Premier League players turned managers are all the rage at the moment. Today, Frank Lampard was confirmed as the new Chelsea manager but we’ve also got Steven Gerrard in Scotland at Rangers, Ryan Giggs at the helm of the Wales national team, Jonathan Woodgate has just been appointed at Middlesbrough, Lee Bowyer led Charlton to promotion last term, Joey Barton has a year under his belt at Fleetwood, and Scott Parker is bidding to lead Fulham to an instant return to the Premier League. Let’s just not mention Paul Scholes at Oldham.
Then we have Lampard. The Premier League’s record goalscoring midfielder who leapt into management with Championship side Derby last summer. Fast-forward a year and he's bagged the Chelsea job, which represents both a significant and sudden step up on the managerial ladder.
Club legends returning as managers is nothing new of course. Famous examples include Johan Curyff at Ajax then Barcelona, the Dutchman’s managerial protege Pep Guardiola - also at Barcelona - Zinedine Zidane at Real Madrid, and Kenny Dalglish at Liverpool. But for every Cruyff, there’s an Alan Shearer.
Lampard will be fully aware of the magnitude of the task at hand, and the short-shelf life of Chelsea managers. After all, he’ll be the twelfth boss to work under owner Roman Abramovich. Below we take a look at other famous faces that have returned to clubs in the Premier League era, and how Lampard could be the man to break the mould.
The Last Resort: Alan Shearer (Newcastle)

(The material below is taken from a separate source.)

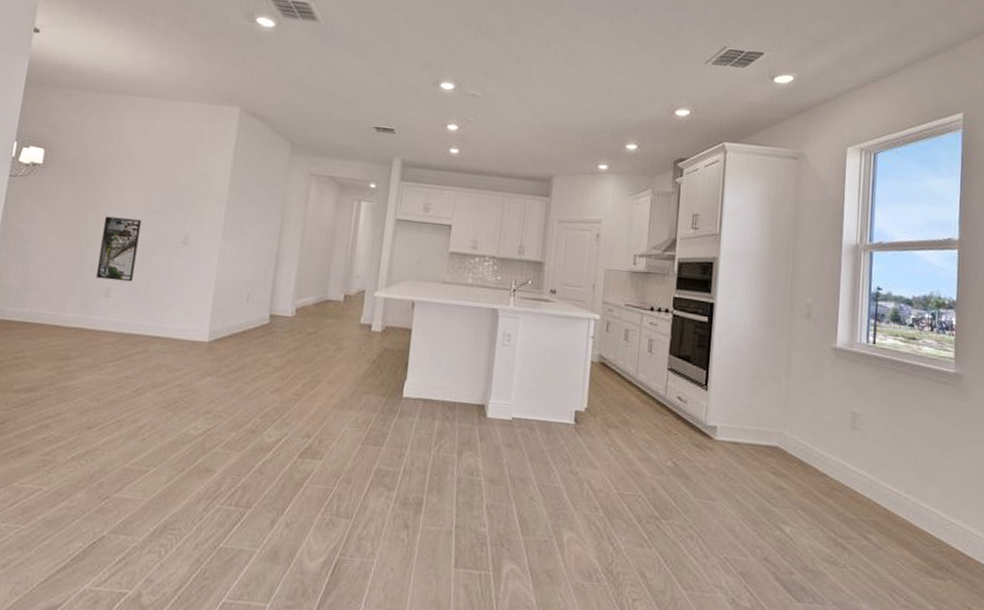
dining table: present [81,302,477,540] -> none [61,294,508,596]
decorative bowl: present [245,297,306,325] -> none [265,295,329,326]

"It's a club I love and I don't want them to go down. I'll do everything I can to stop that,” proclaimed Alan Shearer upon his appointment at Newcastle. One win from eight games later and the Toon had plummeted out of the Premier League. Shearer has not managed since.
Like Lampard at Chelsea, Shearer was Newcastle’s record goalscorer and a club legend. Fortunately for the former he’s taken a different managerial path. While Shearer was an angelic last resort for the Toon in a time of real desperation, Lampard will arrive back at the Bridge with a year’s management under his belt. He’s proven to be an intelligent, tactical, and passionate presence in the Derby dugout, and he undoubtedly has a long and successful future ahead of him.
The Short-Term Fix: Roberto Di Matteo (Chelsea)
Roberto Di Matteo is the caretaker who couldn’t cut it as a manager.
As a player in the pre-Roman Abramovich era he helped win Chelsea six honours, including a couple of FA Cups, before he returned in the summer of 2011 as an assistant to Andre Villas-Boas. Come the end of that season he’d overseen the most staggering - and ultimately short-lived - debut managerial stint in history after he scooped the Champions League and FA Cup double, three months after taking over as interim boss.
There’s simply no arguing with the instant impact Di Matteo made. It was simply staggering. But the sudden success meant that Chelsea simply had to appoint him permanently, a decision that was swiftly reversed a few months into the new season when the club sent him packing.
Di Matteo has not been the same since. He lasted 33 games at Schalke, and 12 matches at Aston Villa. It’s been nearly three years since he last held a job.
The Unknown Quantity: Ole Gunnar Solskjaer (Man Utd)
Now, it would be a little unfair to write Ole Gunnar Solskjaer off just yet. Given that he’s the permanent manager of Man Utd there’s every chance that success is just around the corner.
The Norwegien was a shock interim replacement for Jose Mourinho in December. His impact was instant. Just over a month later he’d become the first Man Utd boss to be Premier League Manager of the Month in the post-Fergie era. He would win 14 of his opening 17 matches, rejuvenating confidence, pleasing fans, and bringing the United swagger back, with his troops battling through to the quarter-finals of both the FA Cup and the Champions League.
The stunning start saw Solskjaer sign a permanent contract in March. He’d win only two and lose six of his next 10 games as United ended the season empty-handed. Football is a funny game.
Will United regret handing him the full-time job before the end of the season? Only time will tell but a slow start to the new season could see Solskjaer venture down the same dead end as Di Matteo.